Saved entries
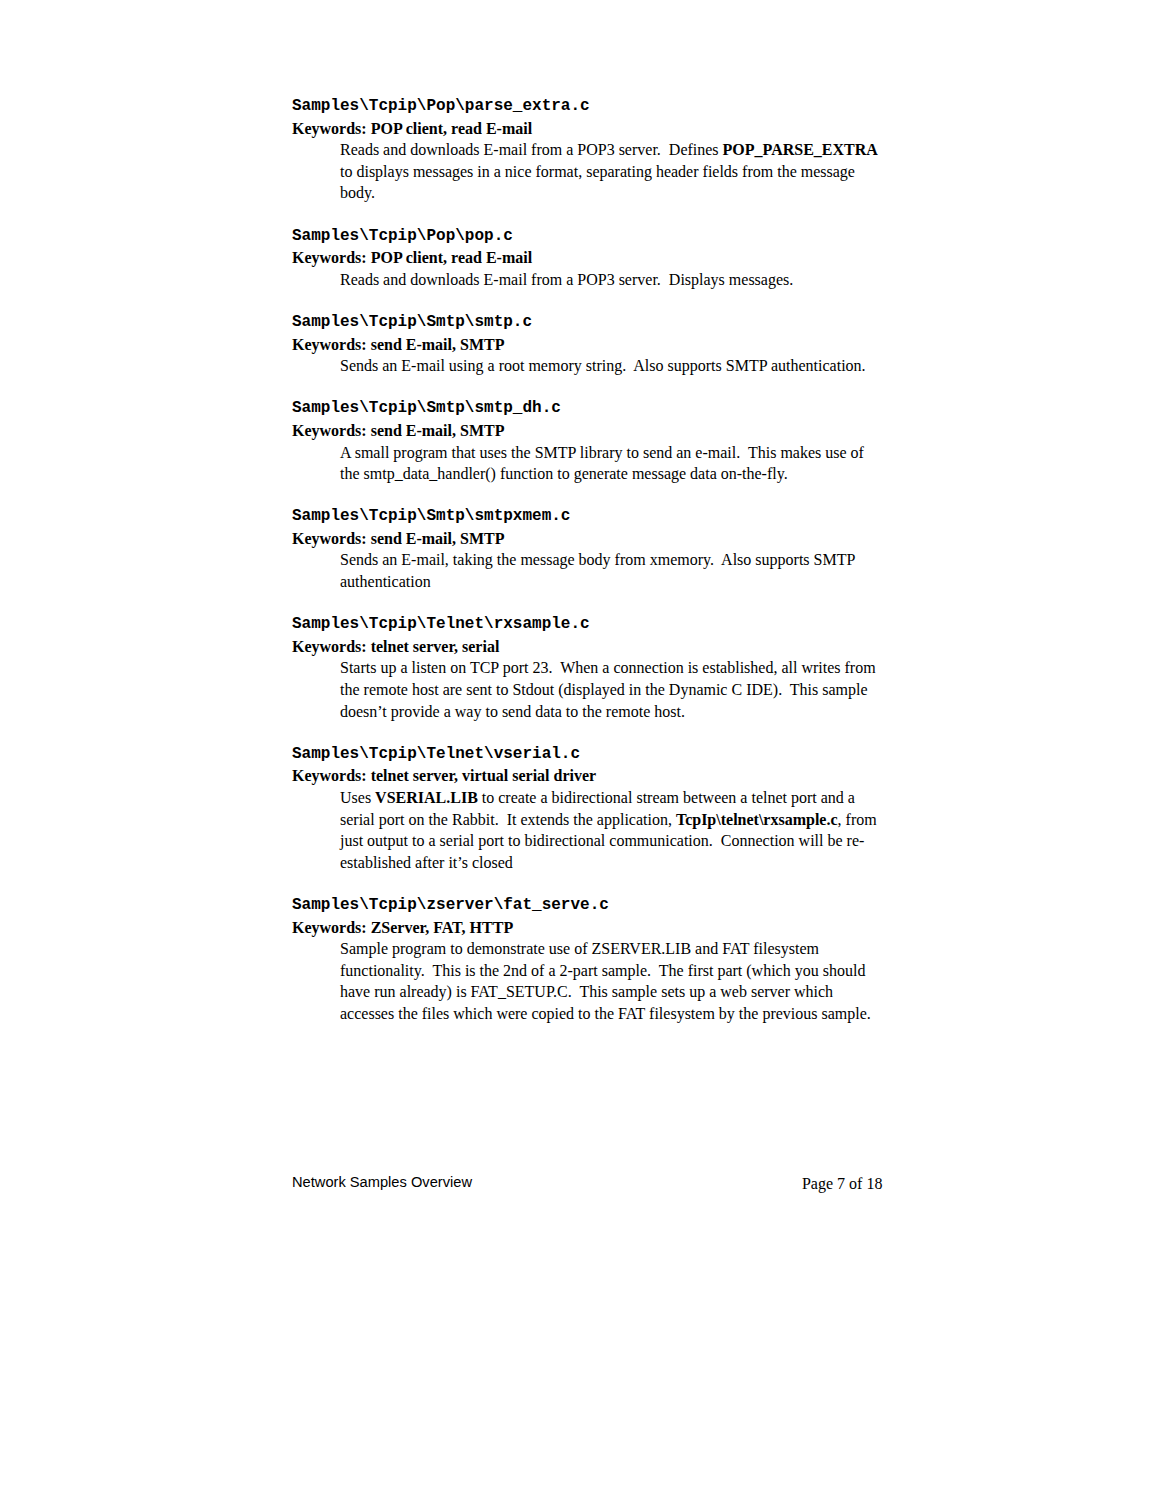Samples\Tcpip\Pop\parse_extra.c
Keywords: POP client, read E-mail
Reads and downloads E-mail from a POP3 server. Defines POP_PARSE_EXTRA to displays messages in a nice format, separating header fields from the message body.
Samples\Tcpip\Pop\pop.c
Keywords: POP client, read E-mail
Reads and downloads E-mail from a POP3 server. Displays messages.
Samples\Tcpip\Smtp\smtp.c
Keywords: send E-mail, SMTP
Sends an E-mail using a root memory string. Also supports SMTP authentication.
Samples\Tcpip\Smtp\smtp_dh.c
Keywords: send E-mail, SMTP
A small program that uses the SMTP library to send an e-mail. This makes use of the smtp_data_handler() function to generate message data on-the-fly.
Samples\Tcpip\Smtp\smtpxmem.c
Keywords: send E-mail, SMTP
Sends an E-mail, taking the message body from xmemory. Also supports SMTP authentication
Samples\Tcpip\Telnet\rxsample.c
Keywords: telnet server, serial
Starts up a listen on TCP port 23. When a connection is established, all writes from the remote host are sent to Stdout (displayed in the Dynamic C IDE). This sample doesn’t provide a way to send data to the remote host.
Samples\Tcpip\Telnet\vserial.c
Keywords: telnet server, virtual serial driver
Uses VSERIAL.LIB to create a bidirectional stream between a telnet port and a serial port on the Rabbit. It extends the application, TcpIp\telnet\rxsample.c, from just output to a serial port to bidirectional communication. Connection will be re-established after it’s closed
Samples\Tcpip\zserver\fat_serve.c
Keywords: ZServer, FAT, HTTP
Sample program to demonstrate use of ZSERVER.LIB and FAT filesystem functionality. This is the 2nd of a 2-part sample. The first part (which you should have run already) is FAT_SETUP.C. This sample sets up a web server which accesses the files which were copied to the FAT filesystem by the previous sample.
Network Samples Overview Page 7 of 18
==
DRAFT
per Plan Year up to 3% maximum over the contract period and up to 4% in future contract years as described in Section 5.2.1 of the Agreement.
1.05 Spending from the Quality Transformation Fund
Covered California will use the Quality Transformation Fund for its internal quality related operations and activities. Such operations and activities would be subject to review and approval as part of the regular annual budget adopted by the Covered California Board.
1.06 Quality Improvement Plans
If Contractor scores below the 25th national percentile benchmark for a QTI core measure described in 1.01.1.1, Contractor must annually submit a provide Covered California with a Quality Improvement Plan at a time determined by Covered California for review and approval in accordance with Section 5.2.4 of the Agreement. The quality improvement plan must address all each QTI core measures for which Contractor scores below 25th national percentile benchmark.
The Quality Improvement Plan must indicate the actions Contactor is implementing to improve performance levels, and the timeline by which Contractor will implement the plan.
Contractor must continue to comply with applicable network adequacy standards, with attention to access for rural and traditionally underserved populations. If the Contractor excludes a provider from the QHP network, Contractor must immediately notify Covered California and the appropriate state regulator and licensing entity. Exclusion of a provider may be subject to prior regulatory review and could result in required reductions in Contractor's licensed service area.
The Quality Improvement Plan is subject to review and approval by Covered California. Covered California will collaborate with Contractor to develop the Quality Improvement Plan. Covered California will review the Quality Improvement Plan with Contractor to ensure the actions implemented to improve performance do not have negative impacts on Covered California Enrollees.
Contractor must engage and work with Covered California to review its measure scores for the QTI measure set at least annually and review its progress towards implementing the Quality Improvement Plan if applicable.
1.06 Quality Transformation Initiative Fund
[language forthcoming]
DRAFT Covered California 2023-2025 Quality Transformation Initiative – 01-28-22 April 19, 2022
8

[EXERCISE INSTRUCTIONS] The entries above hold the needed span. Transcribe exactly the lines from the one with "Reads and downloads E-mail from a POP3 server. Displays" to the one with "Network Samples Overview Page 7 of 18", both included.

[RESPONSE FOR THIS EXERCISE]
Reads and downloads E-mail from a POP3 server. Displays messages.
Samples\Tcpip\Smtp\smtp.c
Keywords: send E-mail, SMTP
Sends an E-mail using a root memory string. Also supports SMTP authentication.
Samples\Tcpip\Smtp\smtp_dh.c
Keywords: send E-mail, SMTP
A small program that uses the SMTP library to send an e-mail. This makes use of the smtp_data_handler() function to generate message data on-the-fly.
Samples\Tcpip\Smtp\smtpxmem.c
Keywords: send E-mail, SMTP
Sends an E-mail, taking the message body from xmemory. Also supports SMTP authentication
Samples\Tcpip\Telnet\rxsample.c
Keywords: telnet server, serial
Starts up a listen on TCP port 23. When a connection is established, all writes from the remote host are sent to Stdout (displayed in the Dynamic C IDE). This sample doesn’t provide a way to send data to the remote host.
Samples\Tcpip\Telnet\vserial.c
Keywords: telnet server, virtual serial driver
Uses VSERIAL.LIB to create a bidirectional stream between a telnet port and a serial port on the Rabbit. It extends the application, TcpIp\telnet\rxsample.c, from just output to a serial port to bidirectional communication. Connection will be re-established after it’s closed
Samples\Tcpip\zserver\fat_serve.c
Keywords: ZServer, FAT, HTTP
Sample program to demonstrate use of ZSERVER.LIB and FAT filesystem functionality. This is the 2nd of a 2-part sample. The first part (which you should have run already) is FAT_SETUP.C. This sample sets up a web server which accesses the files which were copied to the FAT filesystem by the previous sample.
Network Samples Overview Page 7 of 18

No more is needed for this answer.